Computational study of nitrogen-rich hexaazaadamantane cage compounds as potential energetic materials

Abstract

Context

Nitrogen-rich carbocyclic cage compounds serve as versatile platforms for the design and development of explosives with tailored properties. Their compact and rigid structure due to efficient packing leads to high crystal density. Moreover, their structural characteristics and amenability to functionalization make them indispensable in the quest for more powerful and efficient energetic materials. Adamantane derivatives are promising candidates for high-energy materials due to their unique molecular structure and the ability to introduce explosophoric groups onto their scaffold. In this computational study, we investigated the effects of substitution of six different explosophoric groups on the hexaazaadamantane skeleton. We explore the incorporation of − N(O)− NNO₂, − N(O)− NCN, − N₃, − ONO₂ − NO₂, and − NH₂ functionalities, renowned for their high-energy content and ability to enhance explosive properties. We predict the electronic structure, heat of formation, thermodynamic stability, impact sensitivity, and detonation performance of these azaadamantane derivatives. The results indicate that the nitrogen-rich adamantane-based cage structure, featuring − ONO₂ functional groups along with − NH₂ groups, exhibits excellent explosive properties and good impact sensitivity.
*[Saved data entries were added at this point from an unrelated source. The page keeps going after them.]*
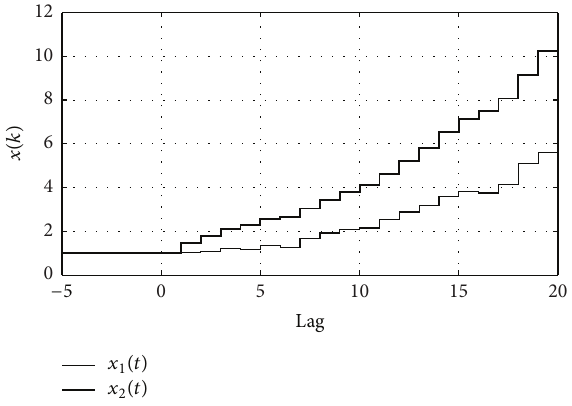
Figure 6: Initial state response of system (65) with time-varying delay 1 ≤ 𝑑(𝑘) ≤ 5 .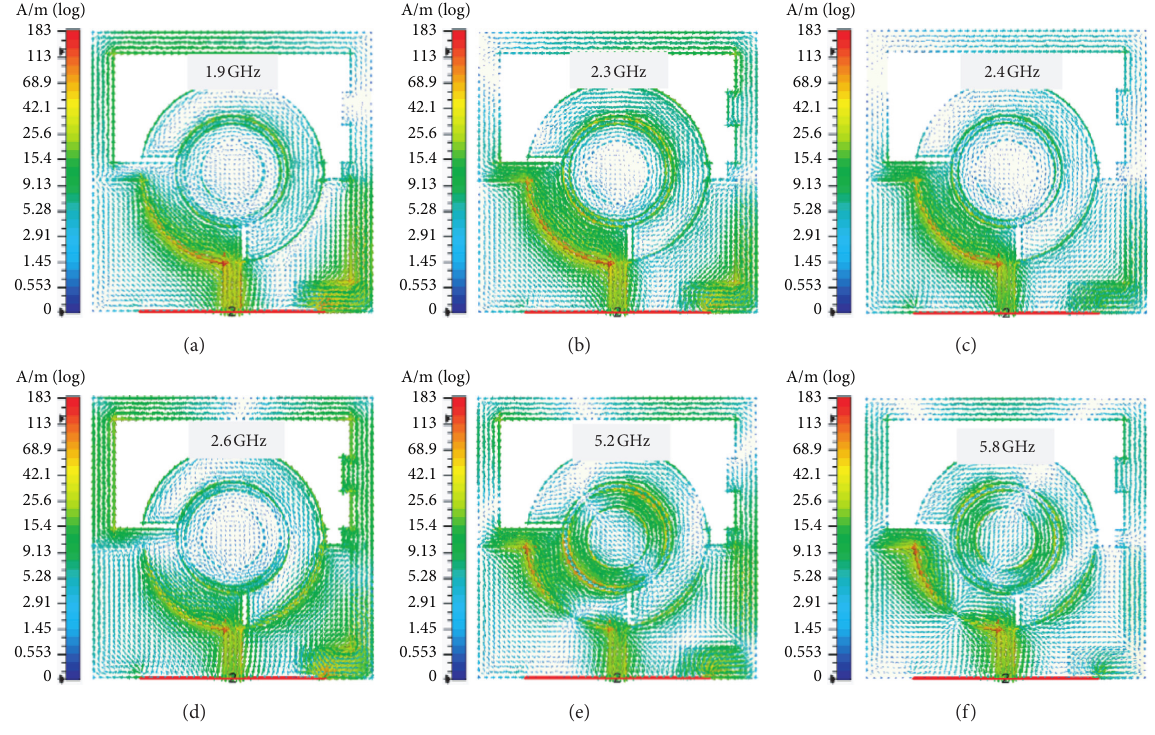
Figure 12: Current distribution of the antenna in each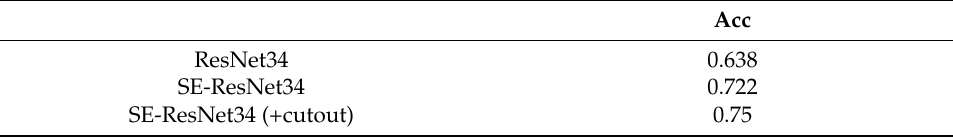
Table 3. The results of image classification on the testing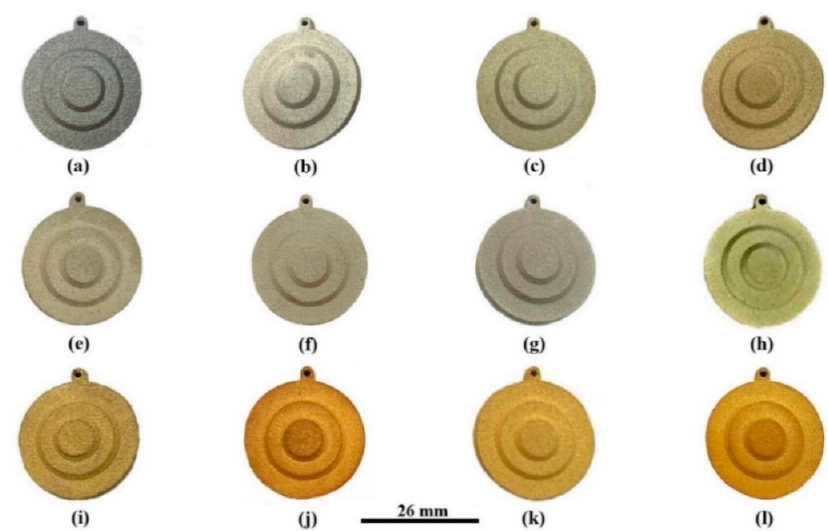
Figure 12. The AM-LPBF AlSi10Mg disk-shaped specimens, coated with electroless Au–Ag film: ( a ) as-printed reference specimen; ( b – d ) specimens coated with 1:1 Ag/Au molar ratio of solution at 80 °C; ( e – h ) coated with 1:2 Ag/Au molar ratio of solution at 80 °C; and ( i – l ) specimens coated with 1:2 Ag/Au molar ratio at 90 °C.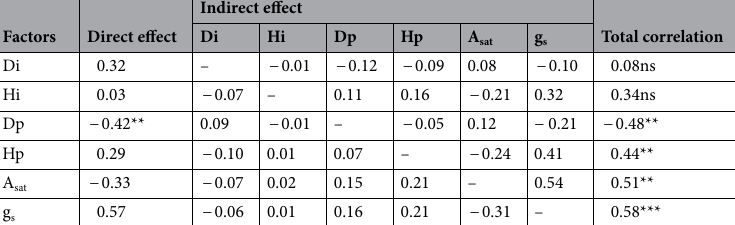
Table 4. Path analysis of the relationships between outplanting survival and the various independent variables (growth and leaf-level physiology). Di diameter at planting, Hi height at planting, Dp diameter after outplanting, Hp height after outplanting, A sat photosynthesis after outplanting, g s stomatal conductance after outplanting. ** and *** the correlation is significant at the p < 0.05 and p < 0.01 level.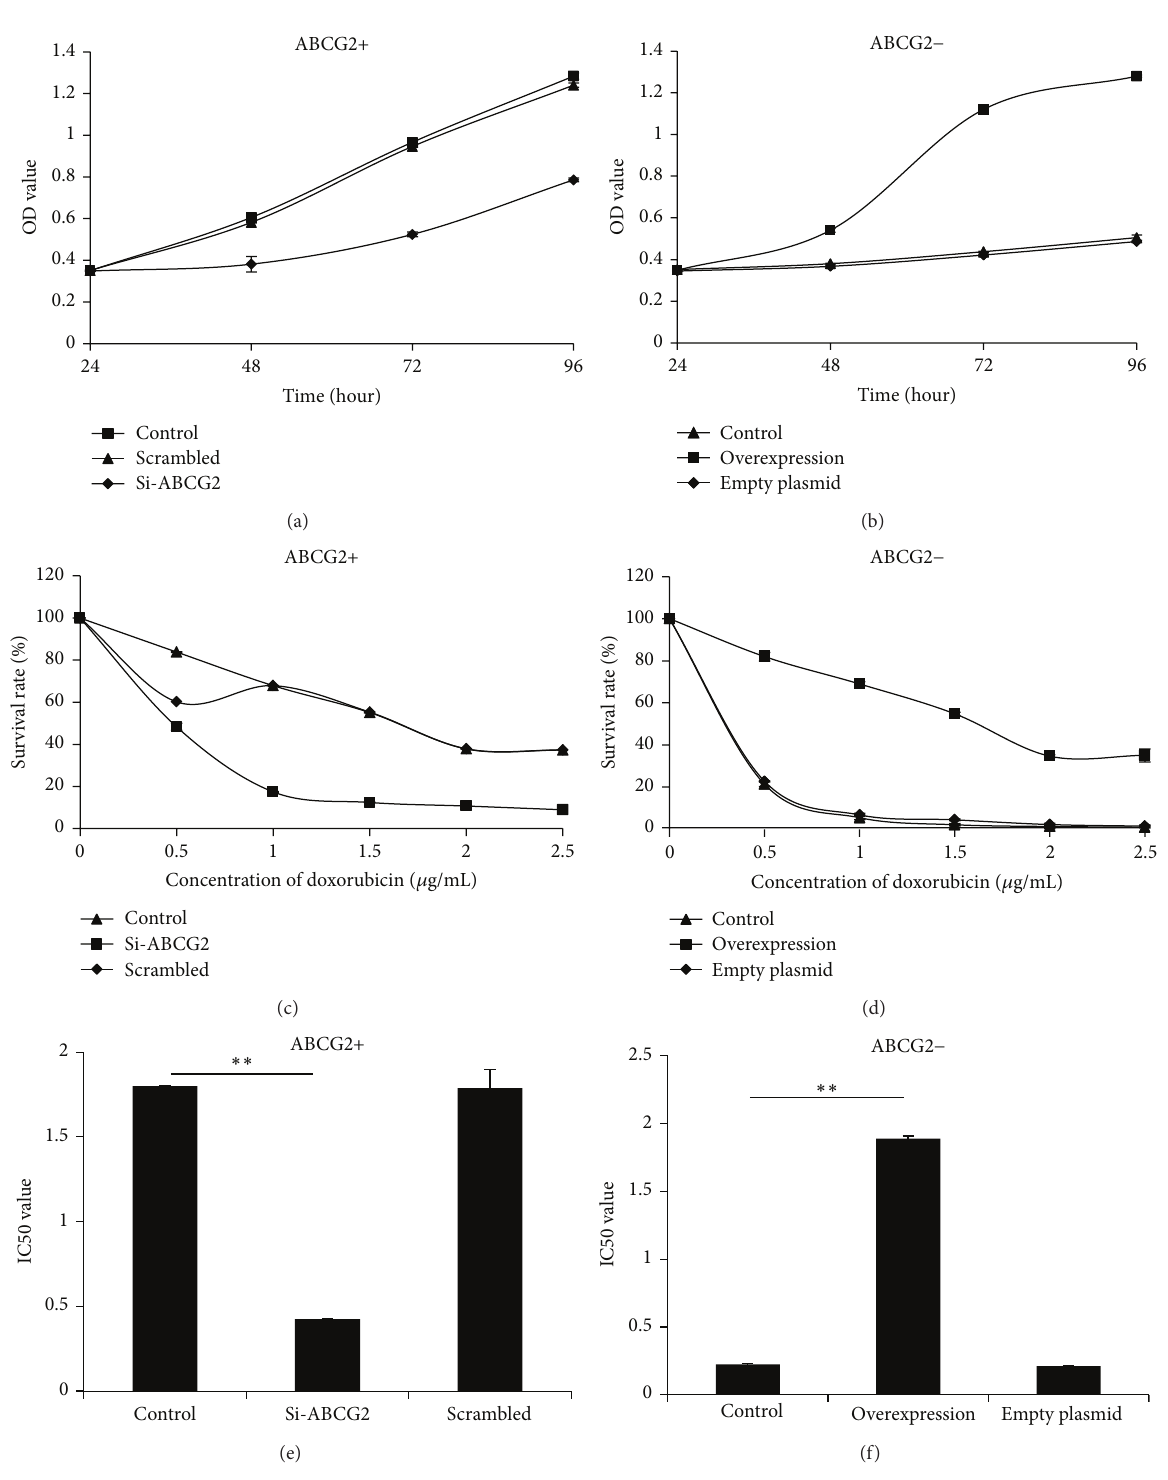
Figure 4: Expression level of ABCG2 correlated with cell proliferation and chemoresistance. (a), (b) Freshly sorted ABCG2+ cells were transfected with ABCG2-specific siRNA. ABCG2 − cells were transfected with ABCG2-overexpression plasmid. The proliferation of cells after transfection was compared with untransfected cells and negative control (scrambled siRNA or empty plasmid) using MTT assay after indicated time. (c), (d) The expression level of ABCG2 was manipulated as described above. Survival rates after exposure to indicated dose of doxorubicin for 24h were determined by MTT assay. (e), (f) IC50 value to doxorubicin was calculated for different groups. ∗∗ 𝑃 < 0.01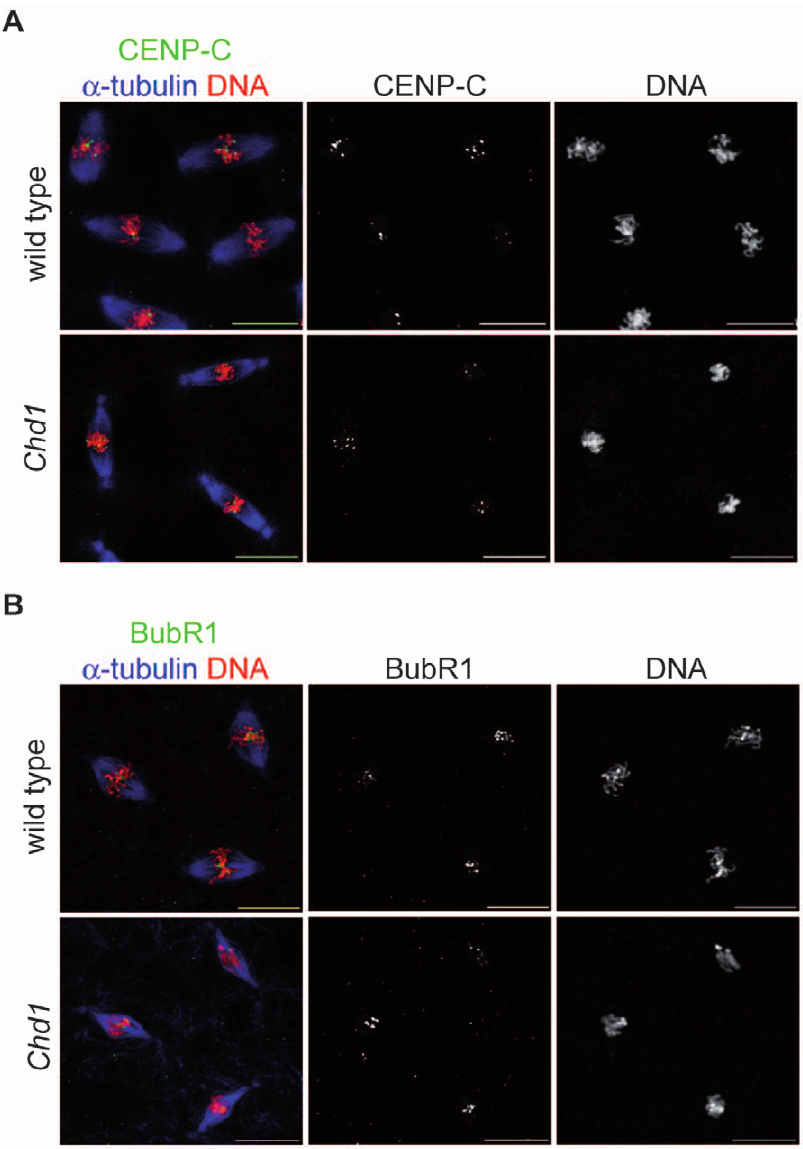
Figure 6. Recruitment of kinetochore components is not disturbed in the absence of CHD1. Wild-type and Chd1 null embryos were stained with antibodies against a -tubulin (blue) and either the inner kinetochore protein CENP-C (A) or the outer kinetochore protein BubR1 (B; both in green). DNA was counterstained with propidium iodide (red). Neither CENP-C nor BubR1 show apparent localization defects in the absence of CHD1. Scale bars =10 m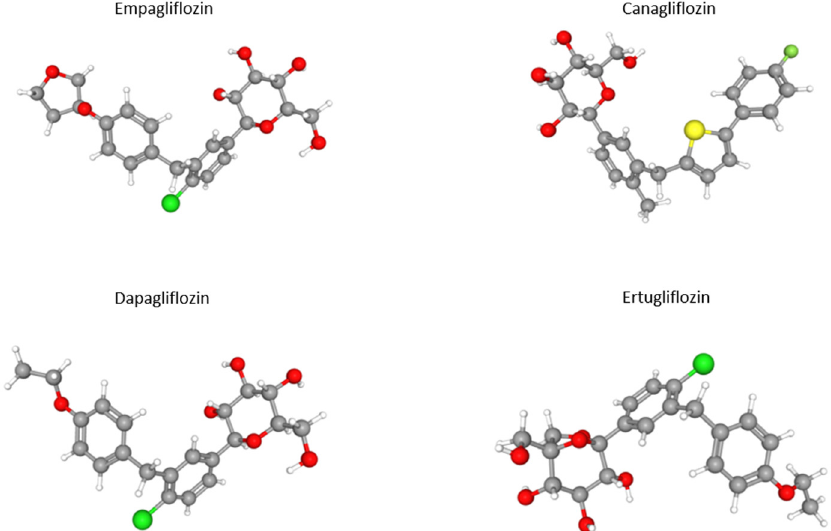
Figure 1. Three-dimensional structure of clinically used SGLT2 inhibitors [10]. Gray_carbon; red—oxygen; green—chloride; yellow—sulphur.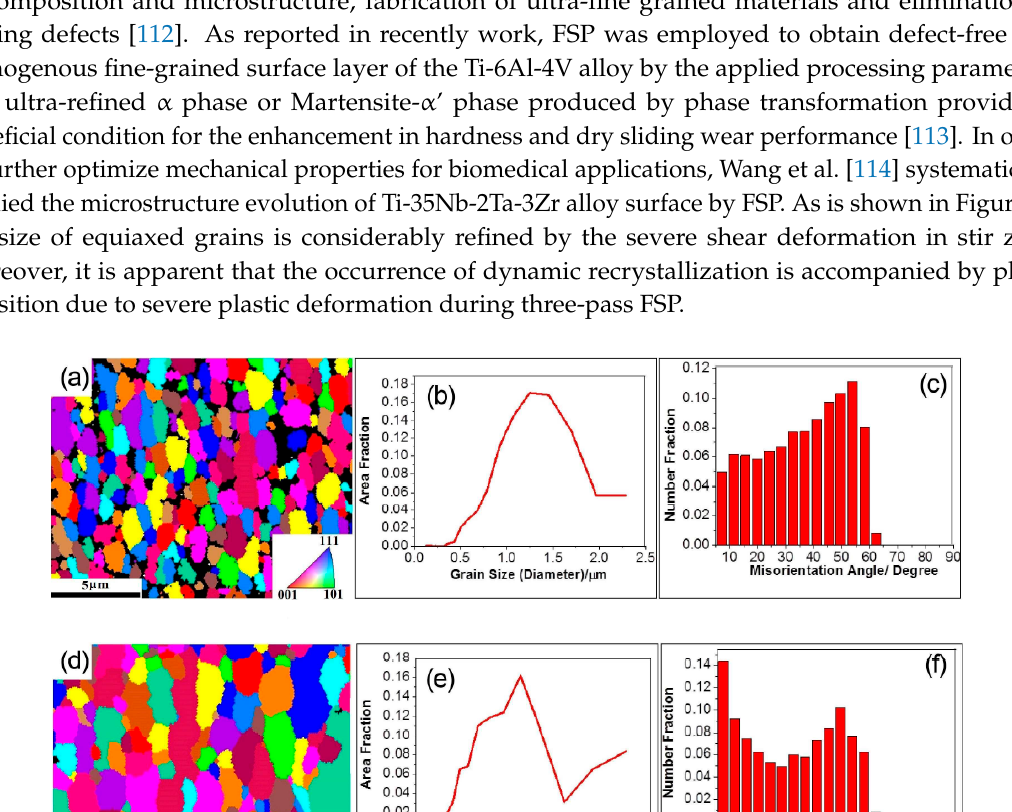
Figure 19. Schematic illustration of the process of producing the FSP-modified Ti/SiC metal matrix nano-composite (MMNC) [117].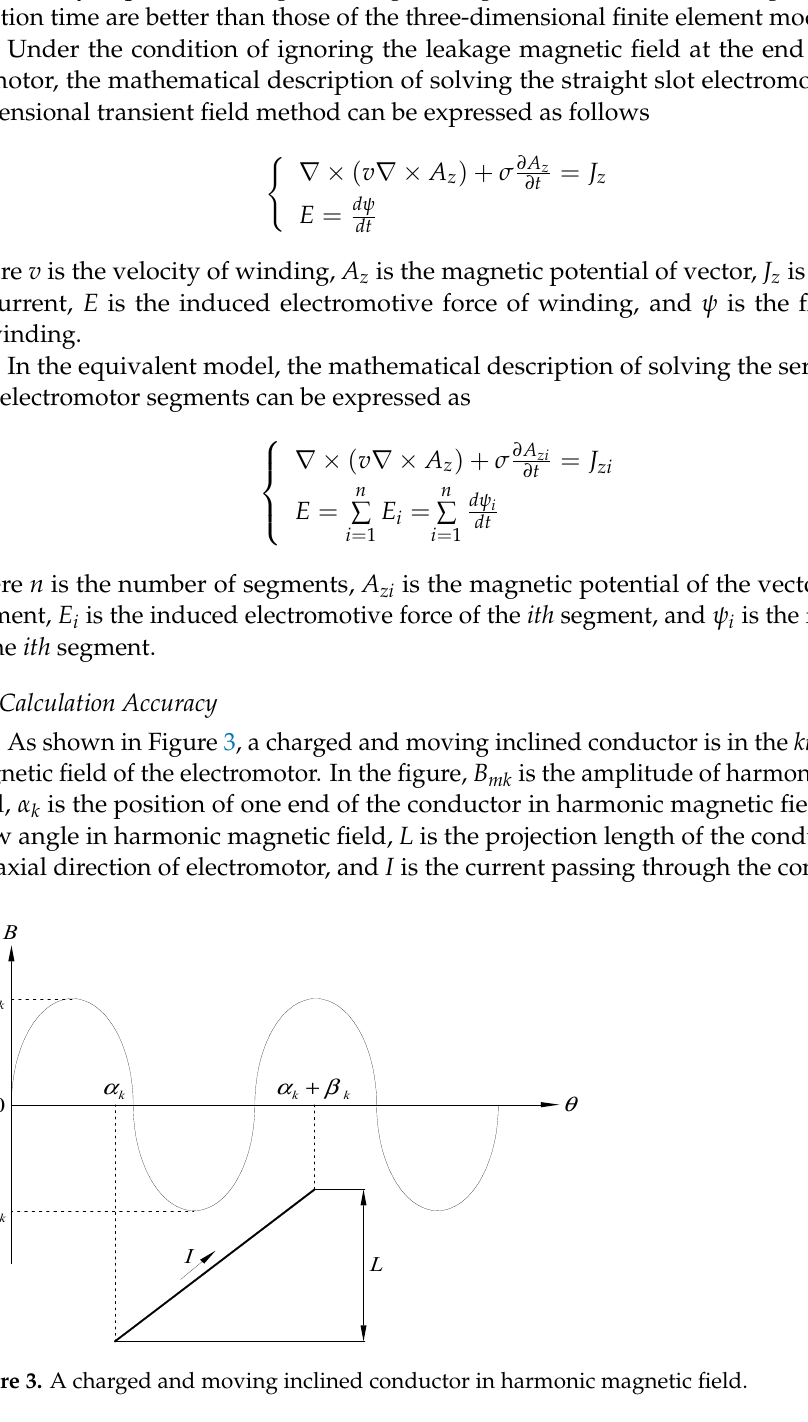
Figure 3. A charged and moving inclined conductor in harmonic magnetic field.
Our computational approach enables the screening and design of novel energetic materials with superior explosive properties, offering insights into structural modifications that optimize energy release, sensitivity, and detonation characteristics.

Methods

Density functional theory (DFT) using the Gaussian 16 software was used for all quantum chemical calculations. The optimization of the geometry of the designed compounds is performed at two different levels, e.g., B3LYP/6–311 + + G(d,p) and B3PW91/6-31G(d,p). Molecular surface and other properties are visualized using the Gaussview 6.0 software. The heat of formation (HOF) of the molecules is estimated using isodesmic reactions. The Multiwfn program was used for the calculation of molecular surface properties.